The traditional start of earnings season is the release of Alcoa’s (AA) report, scheduled for Jan. 12. It’s the first major company with a fiscal year ending Dec. 31 to report results.
Before that, companies with fiscal years ending in November continue to unveil results. Monsanto (MON), Bed Bath & Beyond (BBBY), and Family Dollar Stores (FDO) earnings are due on Jan. 7.
Bruce Bittles, chief investment strategist at Robert W. Baird, believes “earnings will be significantly under pressure for the next two quarters.”
“Investors are expecting the worse in terms of the economy and earnings,” Bittles adds. But, the stock market may begin to look ahead to an expected recovery in the second half of the year.
Fuzzy Math
With the market in turmoil and an economy in crisis, looking ahead will be especially difficult.
“This is a very difficult time because the normal metrics you usually rely on don’t work,” Buckingham says.
Indeed, the market’s preferred signpost of stock valuations may be harder to read this time around. Earnings are important to investors as a reflection of a company’s fundamental value, with many relying on the price-earnings ratio as a basic measure of a stock price’s reasonableness. With few market participants sure where earnings are headed, calculating those p-e ratios has become an exercise in fuzzy math.
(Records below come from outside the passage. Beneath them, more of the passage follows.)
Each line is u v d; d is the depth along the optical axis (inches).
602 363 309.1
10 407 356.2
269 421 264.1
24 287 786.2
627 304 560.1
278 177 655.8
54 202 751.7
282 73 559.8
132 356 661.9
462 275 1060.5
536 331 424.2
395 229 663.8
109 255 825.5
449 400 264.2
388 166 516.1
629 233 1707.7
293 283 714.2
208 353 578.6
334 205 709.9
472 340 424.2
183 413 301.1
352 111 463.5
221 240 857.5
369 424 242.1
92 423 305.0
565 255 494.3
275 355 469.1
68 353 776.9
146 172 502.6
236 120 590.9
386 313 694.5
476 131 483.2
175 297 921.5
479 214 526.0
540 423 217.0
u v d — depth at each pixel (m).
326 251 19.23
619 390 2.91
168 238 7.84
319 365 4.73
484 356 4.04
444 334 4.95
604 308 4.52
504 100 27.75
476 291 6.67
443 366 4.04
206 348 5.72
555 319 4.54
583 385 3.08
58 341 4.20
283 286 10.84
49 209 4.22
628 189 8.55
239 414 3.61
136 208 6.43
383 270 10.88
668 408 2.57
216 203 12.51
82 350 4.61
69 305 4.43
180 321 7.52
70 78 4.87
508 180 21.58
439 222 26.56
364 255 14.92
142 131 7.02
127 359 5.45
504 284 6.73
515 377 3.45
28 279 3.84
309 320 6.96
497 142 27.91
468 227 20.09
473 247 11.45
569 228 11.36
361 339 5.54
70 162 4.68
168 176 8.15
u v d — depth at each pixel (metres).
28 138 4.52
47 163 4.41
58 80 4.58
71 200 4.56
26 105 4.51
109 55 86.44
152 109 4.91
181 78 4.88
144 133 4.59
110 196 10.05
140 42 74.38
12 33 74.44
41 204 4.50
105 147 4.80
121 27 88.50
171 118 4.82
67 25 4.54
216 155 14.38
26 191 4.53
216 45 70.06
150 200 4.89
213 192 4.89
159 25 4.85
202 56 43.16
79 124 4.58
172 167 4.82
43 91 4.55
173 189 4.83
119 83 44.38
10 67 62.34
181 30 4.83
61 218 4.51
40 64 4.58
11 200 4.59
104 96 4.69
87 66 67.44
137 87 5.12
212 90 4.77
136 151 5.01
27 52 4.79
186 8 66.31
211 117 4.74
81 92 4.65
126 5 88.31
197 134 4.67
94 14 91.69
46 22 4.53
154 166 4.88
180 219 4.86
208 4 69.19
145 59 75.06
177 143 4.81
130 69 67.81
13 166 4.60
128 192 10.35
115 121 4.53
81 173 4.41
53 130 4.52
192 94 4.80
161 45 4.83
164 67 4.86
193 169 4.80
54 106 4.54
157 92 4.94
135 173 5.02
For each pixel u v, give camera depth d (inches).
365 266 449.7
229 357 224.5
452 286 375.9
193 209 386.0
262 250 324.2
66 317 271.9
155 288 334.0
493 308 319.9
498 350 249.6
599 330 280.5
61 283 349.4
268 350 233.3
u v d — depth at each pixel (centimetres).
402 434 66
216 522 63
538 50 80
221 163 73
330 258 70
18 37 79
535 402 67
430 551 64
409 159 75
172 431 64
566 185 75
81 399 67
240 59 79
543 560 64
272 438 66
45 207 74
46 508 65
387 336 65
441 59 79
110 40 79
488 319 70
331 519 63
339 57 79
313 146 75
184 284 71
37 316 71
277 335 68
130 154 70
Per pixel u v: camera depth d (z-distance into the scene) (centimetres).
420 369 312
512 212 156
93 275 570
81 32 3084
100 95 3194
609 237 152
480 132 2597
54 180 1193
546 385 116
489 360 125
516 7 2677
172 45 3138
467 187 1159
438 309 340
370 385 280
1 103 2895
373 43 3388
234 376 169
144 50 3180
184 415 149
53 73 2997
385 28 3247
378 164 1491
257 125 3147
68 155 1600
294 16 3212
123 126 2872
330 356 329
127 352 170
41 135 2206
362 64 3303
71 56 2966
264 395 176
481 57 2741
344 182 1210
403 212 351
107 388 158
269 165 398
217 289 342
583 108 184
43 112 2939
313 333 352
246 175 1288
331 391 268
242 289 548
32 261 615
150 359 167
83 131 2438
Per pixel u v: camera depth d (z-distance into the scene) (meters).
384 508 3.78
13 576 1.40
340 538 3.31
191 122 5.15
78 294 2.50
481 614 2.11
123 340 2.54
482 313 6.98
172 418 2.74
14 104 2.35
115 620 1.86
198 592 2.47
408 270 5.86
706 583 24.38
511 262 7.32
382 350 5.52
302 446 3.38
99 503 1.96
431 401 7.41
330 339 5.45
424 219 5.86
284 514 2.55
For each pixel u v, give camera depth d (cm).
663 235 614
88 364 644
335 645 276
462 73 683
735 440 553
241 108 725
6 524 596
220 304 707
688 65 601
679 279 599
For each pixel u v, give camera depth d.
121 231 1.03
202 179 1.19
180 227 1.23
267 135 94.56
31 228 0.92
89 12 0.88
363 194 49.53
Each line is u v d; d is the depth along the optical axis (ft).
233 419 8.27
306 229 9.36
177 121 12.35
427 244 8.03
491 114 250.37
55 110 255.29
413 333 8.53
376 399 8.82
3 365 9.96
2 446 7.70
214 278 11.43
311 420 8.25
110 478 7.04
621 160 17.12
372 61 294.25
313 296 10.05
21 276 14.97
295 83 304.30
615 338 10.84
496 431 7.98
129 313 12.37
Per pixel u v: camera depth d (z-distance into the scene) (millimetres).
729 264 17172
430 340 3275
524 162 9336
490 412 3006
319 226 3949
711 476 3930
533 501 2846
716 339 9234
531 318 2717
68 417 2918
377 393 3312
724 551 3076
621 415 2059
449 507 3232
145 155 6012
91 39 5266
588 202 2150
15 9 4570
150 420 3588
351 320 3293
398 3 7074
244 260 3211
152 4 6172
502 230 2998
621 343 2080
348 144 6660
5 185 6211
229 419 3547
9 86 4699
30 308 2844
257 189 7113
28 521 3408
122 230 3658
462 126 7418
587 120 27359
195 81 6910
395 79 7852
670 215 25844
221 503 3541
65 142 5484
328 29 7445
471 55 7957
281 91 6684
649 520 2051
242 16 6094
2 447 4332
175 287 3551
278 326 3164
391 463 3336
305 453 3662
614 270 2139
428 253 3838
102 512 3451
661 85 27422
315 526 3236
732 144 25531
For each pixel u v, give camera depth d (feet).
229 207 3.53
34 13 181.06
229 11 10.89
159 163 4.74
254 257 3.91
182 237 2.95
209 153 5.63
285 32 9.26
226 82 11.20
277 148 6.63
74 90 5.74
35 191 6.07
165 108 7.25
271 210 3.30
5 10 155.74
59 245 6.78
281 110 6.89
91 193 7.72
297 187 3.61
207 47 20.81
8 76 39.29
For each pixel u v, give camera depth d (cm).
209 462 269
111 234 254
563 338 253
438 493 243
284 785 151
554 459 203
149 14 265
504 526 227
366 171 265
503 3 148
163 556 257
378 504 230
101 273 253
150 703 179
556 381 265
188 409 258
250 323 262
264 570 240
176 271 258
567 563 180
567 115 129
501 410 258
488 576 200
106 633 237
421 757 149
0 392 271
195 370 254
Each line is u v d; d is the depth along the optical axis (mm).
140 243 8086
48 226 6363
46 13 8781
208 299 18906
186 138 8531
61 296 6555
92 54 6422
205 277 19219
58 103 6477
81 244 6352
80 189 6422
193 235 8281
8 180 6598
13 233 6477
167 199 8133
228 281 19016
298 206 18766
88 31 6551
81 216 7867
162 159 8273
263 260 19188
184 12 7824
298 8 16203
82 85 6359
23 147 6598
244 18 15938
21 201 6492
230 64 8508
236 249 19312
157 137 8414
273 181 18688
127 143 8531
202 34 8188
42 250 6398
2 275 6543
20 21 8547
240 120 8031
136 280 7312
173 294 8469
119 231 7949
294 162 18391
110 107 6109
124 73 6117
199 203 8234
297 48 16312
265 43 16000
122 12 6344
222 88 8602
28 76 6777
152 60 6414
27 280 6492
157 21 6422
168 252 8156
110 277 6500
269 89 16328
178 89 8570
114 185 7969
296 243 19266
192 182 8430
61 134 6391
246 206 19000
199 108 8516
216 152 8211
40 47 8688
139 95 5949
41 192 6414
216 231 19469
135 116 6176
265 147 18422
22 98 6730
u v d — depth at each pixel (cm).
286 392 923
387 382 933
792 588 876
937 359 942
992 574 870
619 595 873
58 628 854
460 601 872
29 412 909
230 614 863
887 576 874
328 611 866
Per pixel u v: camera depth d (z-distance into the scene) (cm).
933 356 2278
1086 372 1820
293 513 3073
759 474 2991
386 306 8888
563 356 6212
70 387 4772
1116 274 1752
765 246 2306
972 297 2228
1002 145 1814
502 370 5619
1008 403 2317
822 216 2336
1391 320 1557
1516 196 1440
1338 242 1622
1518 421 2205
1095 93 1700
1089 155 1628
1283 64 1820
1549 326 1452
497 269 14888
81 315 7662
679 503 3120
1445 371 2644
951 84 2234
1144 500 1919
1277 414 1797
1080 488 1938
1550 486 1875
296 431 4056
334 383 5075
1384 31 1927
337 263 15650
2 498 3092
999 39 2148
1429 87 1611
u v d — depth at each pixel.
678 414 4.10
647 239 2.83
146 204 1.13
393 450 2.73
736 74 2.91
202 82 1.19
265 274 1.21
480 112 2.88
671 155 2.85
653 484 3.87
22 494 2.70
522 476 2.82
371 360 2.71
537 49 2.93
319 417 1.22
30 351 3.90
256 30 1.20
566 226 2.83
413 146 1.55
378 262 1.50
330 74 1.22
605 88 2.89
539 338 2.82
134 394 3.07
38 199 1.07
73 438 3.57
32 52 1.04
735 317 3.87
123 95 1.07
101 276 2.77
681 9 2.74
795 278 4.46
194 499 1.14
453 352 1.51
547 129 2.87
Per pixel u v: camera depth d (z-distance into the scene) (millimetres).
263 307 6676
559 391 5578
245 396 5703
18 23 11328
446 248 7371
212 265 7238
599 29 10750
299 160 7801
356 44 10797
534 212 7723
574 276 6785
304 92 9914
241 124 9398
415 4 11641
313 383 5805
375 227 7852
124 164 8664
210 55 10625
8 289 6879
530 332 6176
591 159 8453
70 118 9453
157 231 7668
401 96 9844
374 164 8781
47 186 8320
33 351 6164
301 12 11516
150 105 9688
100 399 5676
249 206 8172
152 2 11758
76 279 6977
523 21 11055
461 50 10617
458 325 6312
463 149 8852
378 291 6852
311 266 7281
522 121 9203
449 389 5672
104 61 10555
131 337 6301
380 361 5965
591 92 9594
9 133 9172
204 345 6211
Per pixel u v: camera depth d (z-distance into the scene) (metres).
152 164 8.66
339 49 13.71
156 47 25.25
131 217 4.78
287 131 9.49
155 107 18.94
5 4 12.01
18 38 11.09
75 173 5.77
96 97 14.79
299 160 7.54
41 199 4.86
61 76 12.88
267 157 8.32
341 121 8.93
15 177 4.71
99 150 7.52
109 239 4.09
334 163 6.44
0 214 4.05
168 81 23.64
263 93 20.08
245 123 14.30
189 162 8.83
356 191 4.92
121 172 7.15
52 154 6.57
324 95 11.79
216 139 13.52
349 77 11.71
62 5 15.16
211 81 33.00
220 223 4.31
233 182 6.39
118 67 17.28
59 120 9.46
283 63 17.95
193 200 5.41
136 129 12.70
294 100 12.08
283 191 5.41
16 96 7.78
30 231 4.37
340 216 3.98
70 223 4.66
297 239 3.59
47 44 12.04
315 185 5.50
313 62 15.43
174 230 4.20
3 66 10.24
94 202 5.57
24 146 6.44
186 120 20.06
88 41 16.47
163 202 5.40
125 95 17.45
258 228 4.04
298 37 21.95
When earnings season begins, investors will be listening to executives’ commentary very carefully for insight into future earnings trends, Sparks says. In the last quarter, many execs seemed befuddled by the changing environment, and many refused to predict future results.
That spooked the market, Sparks says. “That lack of news worries the market more than bad news,” he says.
If investors get their wish, earnings seasons will give investors a bit more confidence in the future — even if that future is rather bleak and depressing.
But the stock market’s recent rally could be stopped in its tracks by the opposite outcome. Yearend results could be as bad or even worse than feared, but investors could get no more insight into how long the economic pain will last. And as the old saw goes, there’s nothing Wall Street hates more than uncertainty.